В ближайшее воскресенье, в прекрасный солнечный день, когда очередное отделение команды готовилось "гулять на берег", Шалый явился в каюту старшего офицера, заградив собою весь квадрат открытых дверей.
- Ты зачем сюда? - строго спросил Филатов.
- Отпустите в город, - не поднимая головы, процедил Шалый.
- Не могу...
- Почему?
- Потому что ты...
Старший офицер вскочил со стула, сразу замолчал и попятился назад, в угол каюты, точно толкаемый невидимой силой, а на него из глубоких орбит, окруженных синяками, мрачно уставилась пара темных глаз. Он впервые увидел лицо Шалого, не по годам изношенное, измученное, с крупной трагической складкой поперек лба, и, чувствуя страх, смешанный с жалостью, к этому несчастному человеку, заговорил снисходительно:
- Хорошо, хорошо, иди в город...
Шалый продолжал стоять, точно ничего не понимая.
- Говорят тебе, иди! Отпускаю я тебя, понимаешь? - возвысив голос, закричал Филатов, точно перед ним стоял глухой.
Шалый молча повернулся и медленно зашагал от каюты.
- Черт знает что такое! - посмотрев ему вслед, рассердился старший офицер на самого себя. - Напрасно отпустил...
А в городе в этот же день с Шалым встретился боцман, который, немного подвыпив, быстро шел по тротуару на рынок, часто поглядывая по сторонам, чтобы не пропустить офицеров без отдания чести. Два противника почти столкнулись нос с носом и на минуту остановились, точно в раздумье.
- Ну? - подавленно произнес Задвижкин.
- Что ну? - спросил Шалый, мотнув головою.
И опять, как и при первой встрече с этим матросом, страшно стало боцману, опять в его душу закрался холодный ужас. Повернувшись, он проворно зашагал на другую сторону улицы, отчаянно ругаясь и часто оглядываясь, точно боясь погони.
На следующий день старший офицер, позвав к себе боцмана, спросил:
- Ну, как этот идиот, Зудин, исправляется?
Боцману стыдно было признаться в своем бессилии, еще больше - в своей трусости, которой он - решительный и храбрый - никогда не знал за собою.
- Будьте спокойны, ваше высокоблагородие, - мы из быка сделаем матроса.
- А как обязанности он свои выполняет?
- Великолепно, ваше высокоблагородие! - невольно уже врал боцман дальше.
Старший офицер, удовлетворенный таким ответом, на этом успокоился.
III
"Залетная", выкрашенная в белый цвет, чисто вымытая, отправилась наконец в свой дальний путь.
Проходили дни за днями, однообразные, похожие один на другой, беспрестанно работала машина, двигая лодку вперед - во Владивосток.
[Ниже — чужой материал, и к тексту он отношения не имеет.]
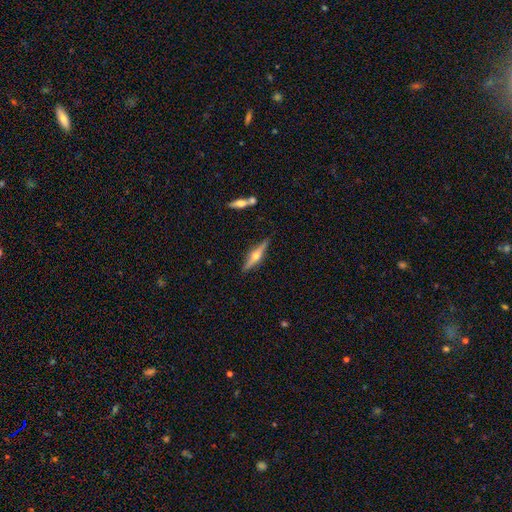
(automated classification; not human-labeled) featured or disk 74%, smooth 20%, star or artifact 6%. Down the decision tree: edge-on disk — yes (97%); edge-on bulge — rounded (95%); merging — none (88%).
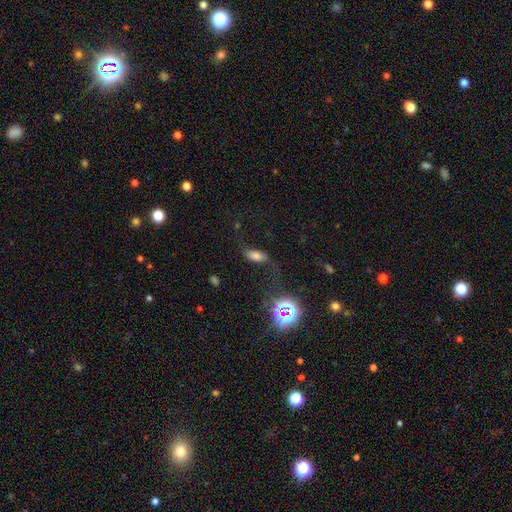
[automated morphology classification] Q: Smooth or featured?
A: smooth (55%); runner-up: featured or disk (25%)
Q: How rounded?
A: in between (84%); runner-up: cigar-shaped (11%)
Q: Merging?
A: none (56%); runner-up: minor disturbance (21%)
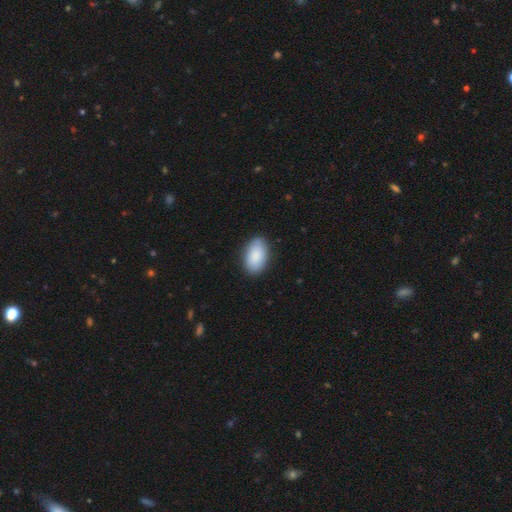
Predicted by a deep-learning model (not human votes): smooth_or_featured: smooth (p=0.89) [alt: featured or disk p=0.06]
how_rounded: in between (p=0.94) [alt: round p=0.05]
merging: none (p=0.87) [alt: minor disturbance p=0.10]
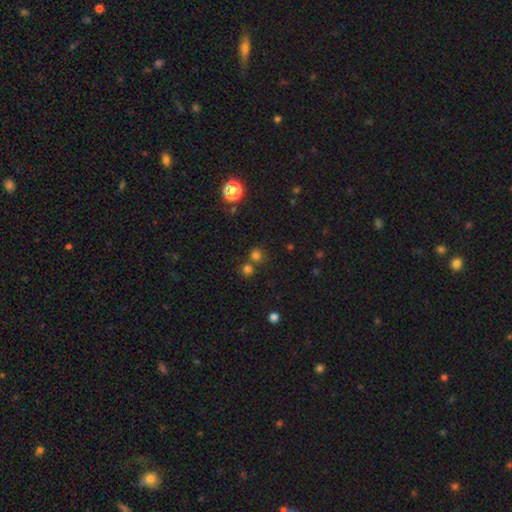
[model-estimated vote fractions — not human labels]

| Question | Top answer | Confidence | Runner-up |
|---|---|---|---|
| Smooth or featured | smooth | 68% | star or artifact (26%) |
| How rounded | round | 90% | in between (9%) |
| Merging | none | 67% | merger (23%) |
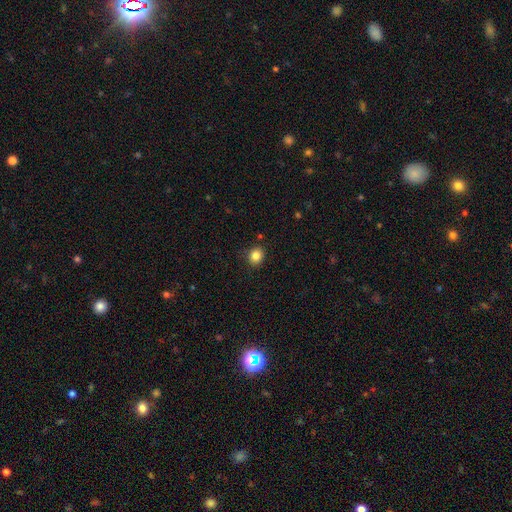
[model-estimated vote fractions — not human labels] Morphology: type=smooth (84%); roundness=round (78%); merging=none (87%).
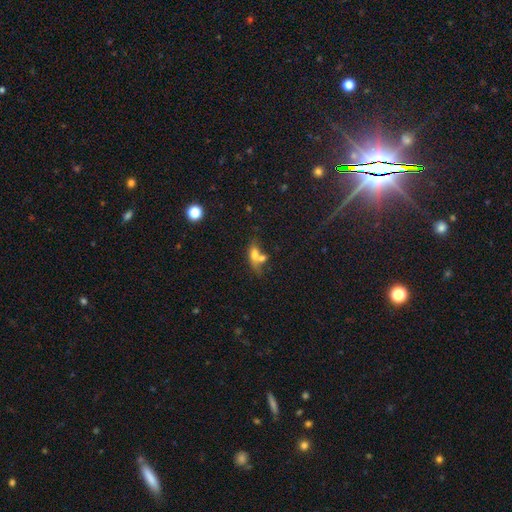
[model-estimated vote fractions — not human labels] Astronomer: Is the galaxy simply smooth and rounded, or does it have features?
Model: smooth — 62%.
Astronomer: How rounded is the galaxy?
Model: in between — 70%.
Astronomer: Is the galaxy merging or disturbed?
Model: merger — 50% (runner-up: none, 29%).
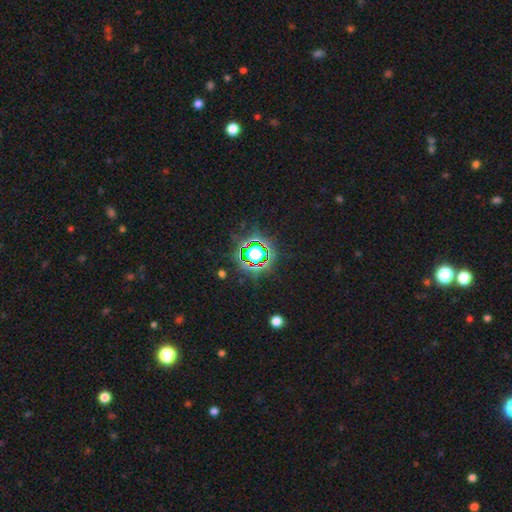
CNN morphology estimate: Smooth or featured? Predicted: star or artifact (p=0.82).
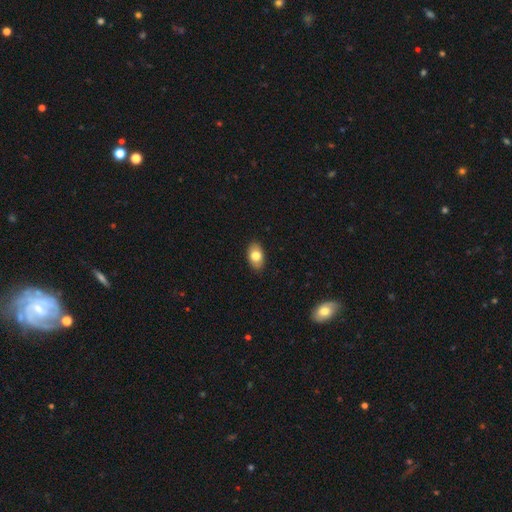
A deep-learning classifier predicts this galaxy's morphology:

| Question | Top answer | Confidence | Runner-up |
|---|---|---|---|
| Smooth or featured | smooth | 79% | featured or disk (14%) |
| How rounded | in between | 90% | round (8%) |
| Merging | none | 89% | minor disturbance (8%) |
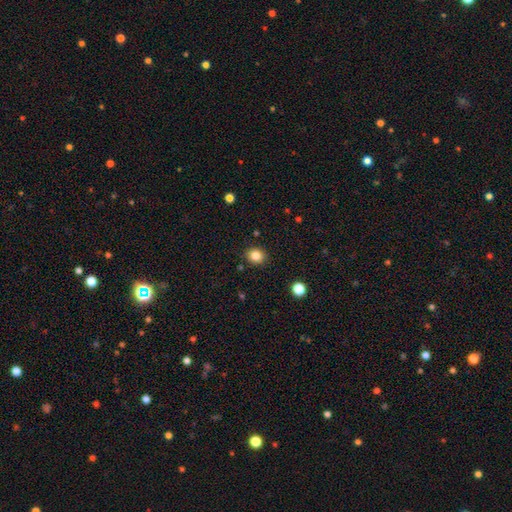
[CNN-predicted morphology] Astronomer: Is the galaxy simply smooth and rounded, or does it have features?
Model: smooth — 84%.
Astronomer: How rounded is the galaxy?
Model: round — 73%.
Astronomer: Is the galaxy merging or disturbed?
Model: none — 89%.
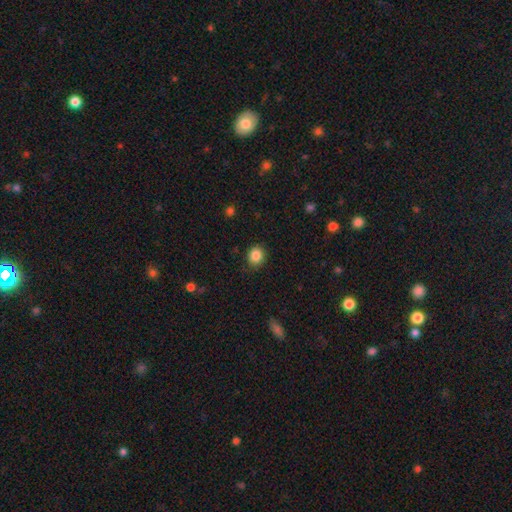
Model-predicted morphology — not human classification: smooth_or_featured: smooth (p=0.86) [alt: star or artifact p=0.10]
how_rounded: round (p=0.74) [alt: in between p=0.25]
merging: none (p=0.86) [alt: minor disturbance p=0.10]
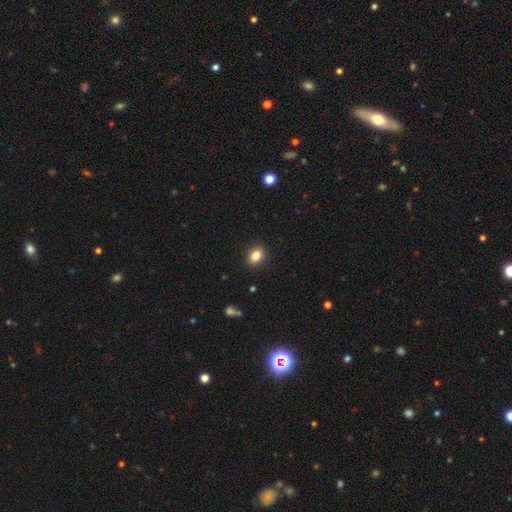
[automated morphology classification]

Стояла хорошая солнечная погода, лишь изредка омрачавшаяся тучами, с короткими налетами ветра, точно дразнившего море. Давно уже скрылись берега с золотистыми песками, с постройками городов, с зелеными рощами, с пышными садами, и все шире, чаруя человеческий глаз, развертывалось море, а над ним, богато разбрасывая горячие лучи летнего солнца, прозрачно-голубым куполом висело ясное небо. Среди пустынного простора приятно было встретиться с каким-нибудь другим кораблем, обменяться, подняв флаги, приветствиями и разойтись в разные стороны, растаивая в синеющей дали.
Для команды теперь было меньше работы, она больше отдыхала, поправлялась, наливаясь здоровым соком. Свежее стали лица матросов, чаще слышался смех, а по вечерам, после ужина, на баке у всегда горящего фитиля раздавались залихватские песни. Боцман, раньше державший в страхе всю команду, не знавший себе удержа в издевательствах над ней, по мере того как "Залетная" все дальше уходила от отечественных вод, становился добрее, заменяя прежнюю ругань шутками.
- Петров! - внезапно в присутствии команды обращался он к знакомому матросу, стараясь придать себе начальнический вид.
- Чего извольте, господин боцман? - отзывался тот.
- Это я так, чтобы не забыть, как звать тебя...
Матросы смеялись.
Они прекрасно понимали, почему боцман стал относиться к ним лучше, он боялся Шалого, всюду следившего за ним своими страшными глазами, - и старались еще больше запугать его, постоянно докладывая:
- Эх, Трифон Степанович, несдобровать вам...
- То есть как это? - встрепенувшись, спрашивал боцман.
- Очень просто: укокошит вас Шалый, и больше никаких. Ему все равно, раз он полоумный. Что с ним сделаешь?
И действительно, когда бы боцман, будучи на верхней палубе, ни заглянул под полубак, в уборную, он всегда неизбежно встречал там Шалого, следившего за ним, как паук за своей жертвой. Но Задвижкин, стараясь скрыть свою тревогу, храбрился перед матросами:
- Чтоб я да его испугался! Да я из этой полоумной балды такого форменного матроса сделаю, что волчком будет вертеться, молнией по кораблю летать... Не таких укрощали.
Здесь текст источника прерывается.